*Exercise directions*. Copy the entries below word for word, leaving out the pictures.

Rows taken from a segmentation dataset:
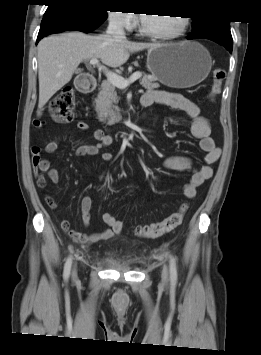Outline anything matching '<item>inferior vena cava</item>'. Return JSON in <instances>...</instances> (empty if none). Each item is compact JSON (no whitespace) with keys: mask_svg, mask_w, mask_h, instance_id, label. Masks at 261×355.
I'll return each mask as SVG.
<instances>
[{"mask_svg":"<svg viewBox=\"0 0 261 355\" xmlns=\"http://www.w3.org/2000/svg\"><path fill=\"white\" fill-rule=\"evenodd\" d=\"M106 35L112 37L115 40H126L125 32L122 27L121 21L114 17L109 21V25L106 31Z\"/></svg>","mask_w":261,"mask_h":355,"instance_id":"602c4592","label":"inferior vena cava"}]
</instances>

*Exercise result*.
Outline anything matching '<item>inferior vena cava</item>'. Return JSON in <instances>...</instances> (empty if none). Each item is compact JSON (no whitespace) with keys: mask_svg, mask_w, mask_h, instance_id, label. Masks at 261×355.
I'll return each mask as SVG.
<instances>
[{"mask_svg":"<svg viewBox=\"0 0 261 355\" xmlns=\"http://www.w3.org/2000/svg\"><path fill=\"white\" fill-rule=\"evenodd\" d=\"M106 35L112 37L115 40H126L125 32L122 27L121 21L114 17L109 21V25L106 31Z\"/></svg>","mask_w":261,"mask_h":355,"instance_id":"602c4592","label":"inferior vena cava"}]
</instances>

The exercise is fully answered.